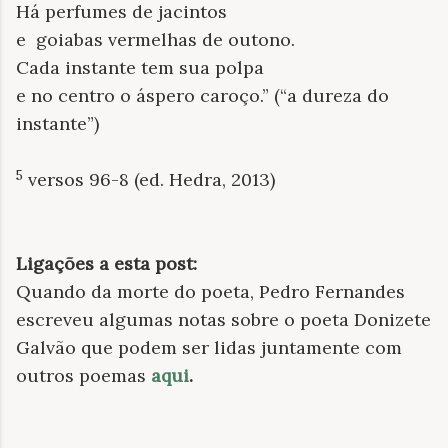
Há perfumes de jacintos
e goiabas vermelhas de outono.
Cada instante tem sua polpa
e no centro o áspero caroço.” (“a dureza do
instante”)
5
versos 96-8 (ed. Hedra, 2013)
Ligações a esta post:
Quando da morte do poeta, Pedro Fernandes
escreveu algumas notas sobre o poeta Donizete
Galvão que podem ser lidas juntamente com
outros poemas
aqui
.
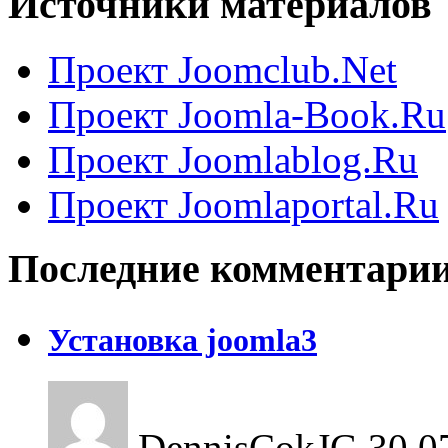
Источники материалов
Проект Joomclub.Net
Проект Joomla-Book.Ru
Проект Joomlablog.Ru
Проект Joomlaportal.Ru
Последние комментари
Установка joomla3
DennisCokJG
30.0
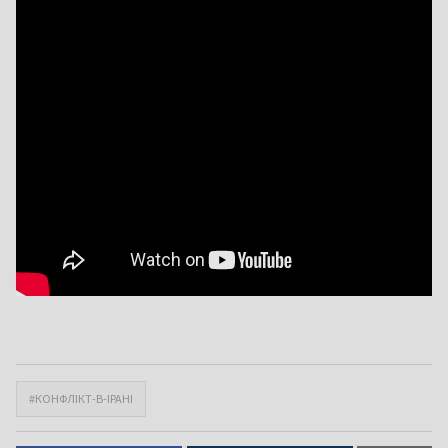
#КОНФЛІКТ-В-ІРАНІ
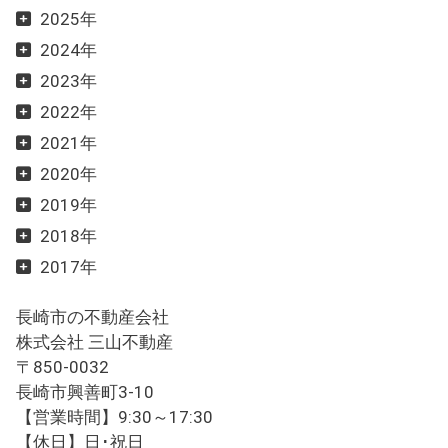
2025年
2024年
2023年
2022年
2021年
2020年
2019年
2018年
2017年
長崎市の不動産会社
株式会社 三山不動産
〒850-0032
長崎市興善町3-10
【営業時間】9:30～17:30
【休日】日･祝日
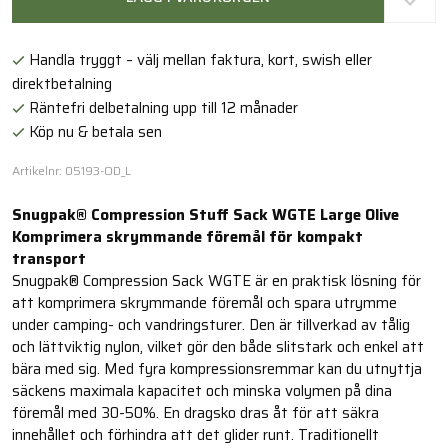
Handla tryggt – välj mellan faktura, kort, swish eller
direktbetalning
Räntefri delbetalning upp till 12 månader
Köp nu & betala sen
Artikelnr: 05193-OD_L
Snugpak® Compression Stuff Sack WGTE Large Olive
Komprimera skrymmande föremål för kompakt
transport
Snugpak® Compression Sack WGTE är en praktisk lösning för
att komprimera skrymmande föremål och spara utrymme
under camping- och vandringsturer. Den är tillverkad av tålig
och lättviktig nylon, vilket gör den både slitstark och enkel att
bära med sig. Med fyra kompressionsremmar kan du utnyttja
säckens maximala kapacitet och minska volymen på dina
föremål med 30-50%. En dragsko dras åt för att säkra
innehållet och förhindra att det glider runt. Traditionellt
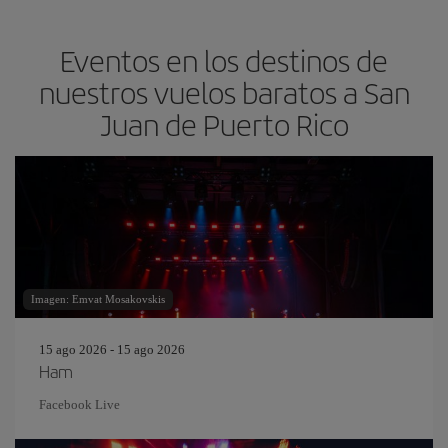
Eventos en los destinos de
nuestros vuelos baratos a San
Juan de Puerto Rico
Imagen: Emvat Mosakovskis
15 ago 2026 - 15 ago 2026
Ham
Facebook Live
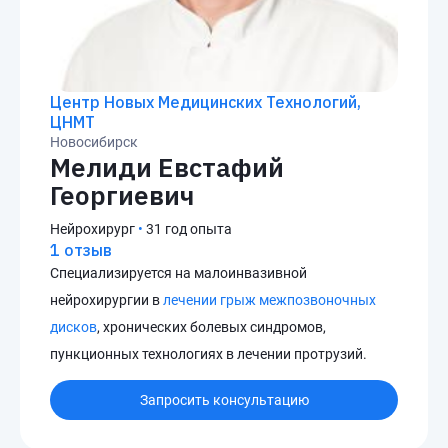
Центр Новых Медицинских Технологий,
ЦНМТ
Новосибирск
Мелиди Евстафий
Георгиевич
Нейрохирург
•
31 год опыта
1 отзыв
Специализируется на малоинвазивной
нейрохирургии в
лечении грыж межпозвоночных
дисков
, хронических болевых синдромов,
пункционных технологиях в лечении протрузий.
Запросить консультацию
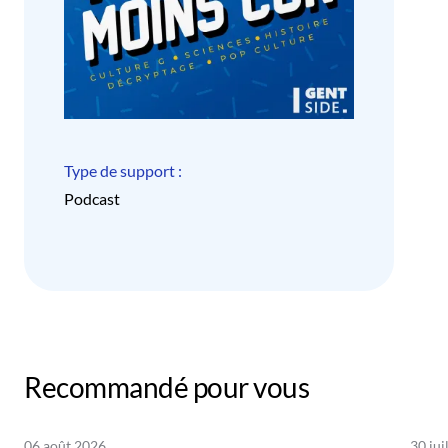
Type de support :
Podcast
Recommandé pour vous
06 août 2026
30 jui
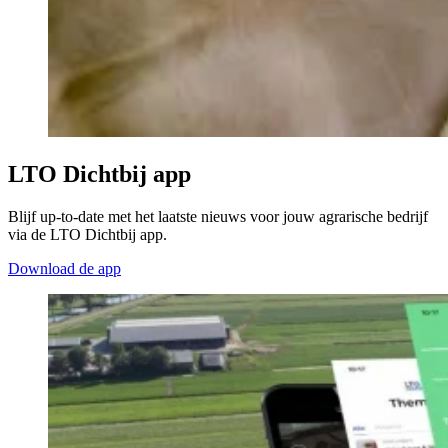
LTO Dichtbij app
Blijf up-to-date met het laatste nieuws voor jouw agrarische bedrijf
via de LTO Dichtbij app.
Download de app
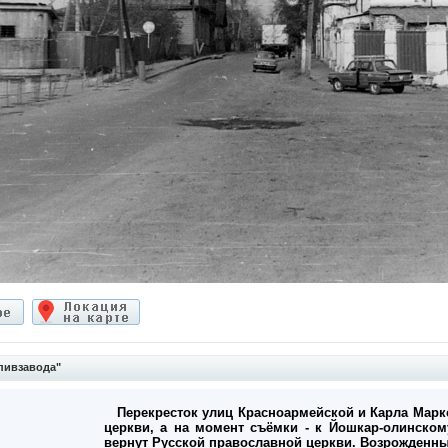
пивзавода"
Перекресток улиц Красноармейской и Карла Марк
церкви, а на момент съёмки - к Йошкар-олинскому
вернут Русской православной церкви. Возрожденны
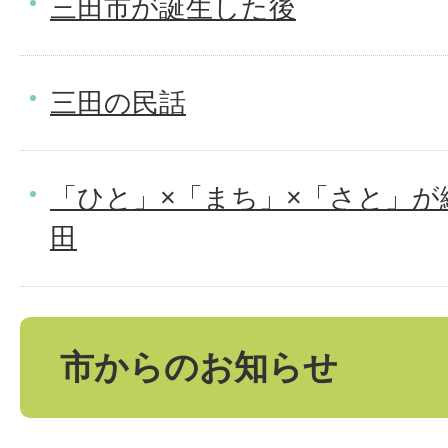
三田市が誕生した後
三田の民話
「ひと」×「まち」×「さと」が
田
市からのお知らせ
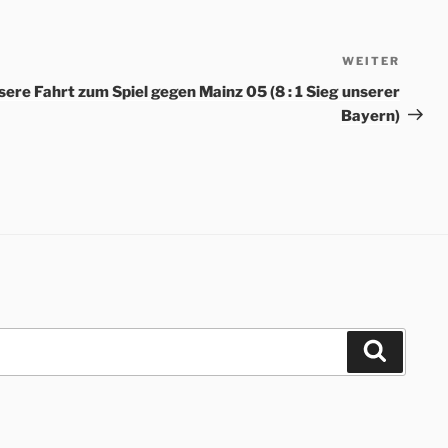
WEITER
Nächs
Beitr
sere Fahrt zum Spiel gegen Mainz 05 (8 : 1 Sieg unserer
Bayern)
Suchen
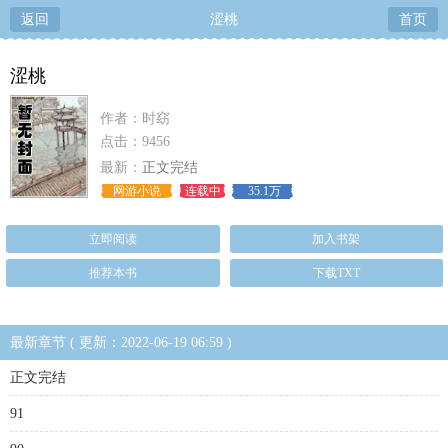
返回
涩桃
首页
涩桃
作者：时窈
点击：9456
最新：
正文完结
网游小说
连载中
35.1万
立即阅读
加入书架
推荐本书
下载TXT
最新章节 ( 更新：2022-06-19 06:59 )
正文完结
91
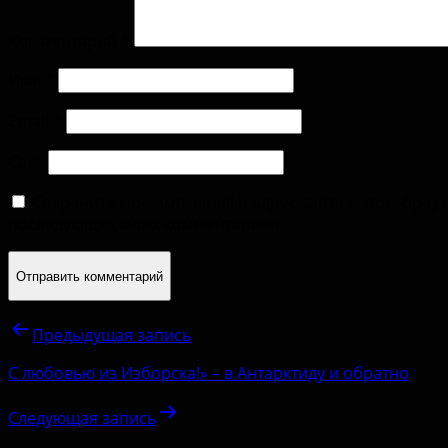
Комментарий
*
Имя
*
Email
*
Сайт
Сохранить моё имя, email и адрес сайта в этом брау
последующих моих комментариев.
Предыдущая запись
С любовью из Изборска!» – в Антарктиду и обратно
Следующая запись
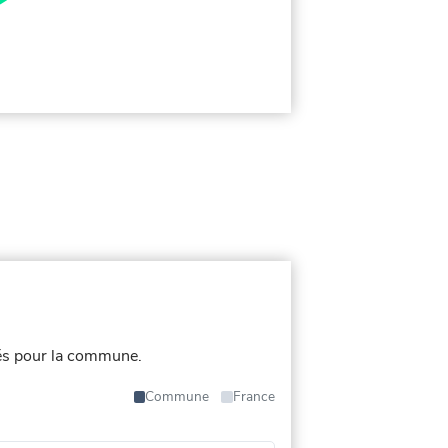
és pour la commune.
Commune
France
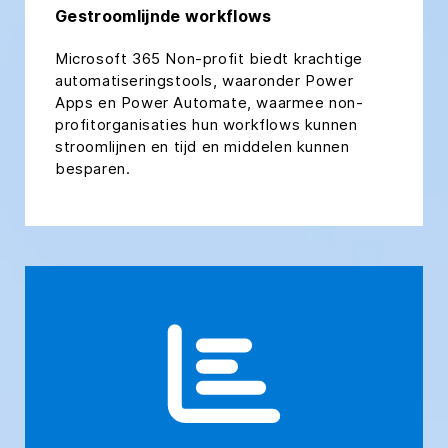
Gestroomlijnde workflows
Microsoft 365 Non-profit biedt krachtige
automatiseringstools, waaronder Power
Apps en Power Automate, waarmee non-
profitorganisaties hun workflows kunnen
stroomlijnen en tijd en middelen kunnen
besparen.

========================================================================

All of the material above is to be copied exactly, except for its images.

[RESULT OF THE EXERCISE]
Há perfumes de jacintos
e goiabas vermelhas de outono.
Cada instante tem sua polpa
e no centro o áspero caroço.” (“a dureza do
instante”)
5
versos 96-8 (ed. Hedra, 2013)
Ligações a esta post:
Quando da morte do poeta, Pedro Fernandes
escreveu algumas notas sobre o poeta Donizete
Galvão que podem ser lidas juntamente com
outros poemas
aqui
.
Источники материалов
Проект Joomclub.Net
Проект Joomla-Book.Ru
Проект Joomlablog.Ru
Проект Joomlaportal.Ru
Последние комментари
Установка joomla3
DennisCokJG
30.0
#КОНФЛІКТ-В-ІРАНІ
2025年
2024年
2023年
2022年
2021年
2020年
2019年
2018年
2017年
長崎市の不動産会社
株式会社 三山不動産
〒850-0032
長崎市興善町3-10
【営業時間】9:30～17:30
【休日】日･祝日
Handla tryggt – välj mellan faktura, kort, swish eller
direktbetalning
Räntefri delbetalning upp till 12 månader
Köp nu & betala sen
Artikelnr: 05193-OD_L
Snugpak® Compression Stuff Sack WGTE Large Olive
Komprimera skrymmande föremål för kompakt
transport
Snugpak® Compression Sack WGTE är en praktisk lösning för
att komprimera skrymmande föremål och spara utrymme
under camping- och vandringsturer. Den är tillverkad av tålig
och lättviktig nylon, vilket gör den både slitstark och enkel att
bära med sig. Med fyra kompressionsremmar kan du utnyttja
säckens maximala kapacitet och minska volymen på dina
föremål med 30-50%. En dragsko dras åt för att säkra
innehållet och förhindra att det glider runt. Traditionellt
Eventos en los destinos de
nuestros vuelos baratos a San
Juan de Puerto Rico
Imagen: Emvat Mosakovskis
15 ago 2026 - 15 ago 2026
Ham
Facebook Live
Центр Новых Медицинских Технологий,
ЦНМТ
Новосибирск
Мелиди Евстафий
Георгиевич
Нейрохирург
•
31 год опыта
1 отзыв
Специализируется на малоинвазивной
нейрохирургии в
лечении грыж межпозвоночных
дисков
, хронических болевых синдромов,
пункционных технологиях в лечении протрузий.
Запросить консультацию
Type de support :
Podcast
Recommandé pour vous
06 août 2026
30 jui
LTO Dichtbij app
Blijf up-to-date met het laatste nieuws voor jouw agrarische bedrijf
via de LTO Dichtbij app.
Download de app
пивзавода"
Перекресток улиц Красноармейской и Карла Марк
церкви, а на момент съёмки - к Йошкар-олинскому
вернут Русской православной церкви. Возрожденны
三田市が誕生した後
三田の民話
「ひと」×「まち」×「さと」が
田
市からのお知らせ
WEITER
Nächs
Beitr
sere Fahrt zum Spiel gegen Mainz 05 (8 : 1 Sieg unserer
Bayern)
Suchen
返回
涩桃
首页
涩桃
作者：时窈
点击：9456
最新：
正文完结
网游小说
连载中
35.1万
立即阅读
加入书架
推荐本书
下载TXT
最新章节 ( 更新：2022-06-19 06:59 )
正文完结
91
Комментарий
*
Имя
*
Email
*
Сайт
Сохранить моё имя, email и адрес сайта в этом брау
последующих моих комментариев.
Предыдущая запись
С любовью из Изборска!» – в Антарктиду и обратно
Следующая запись
és pour la commune.
Commune
France
Gestroomlijnde workflows
Microsoft 365 Non-profit biedt krachtige
automatiseringstools, waaronder Power
Apps en Power Automate, waarmee non-
profitorganisaties hun workflows kunnen
stroomlijnen en tijd en middelen kunnen
besparen.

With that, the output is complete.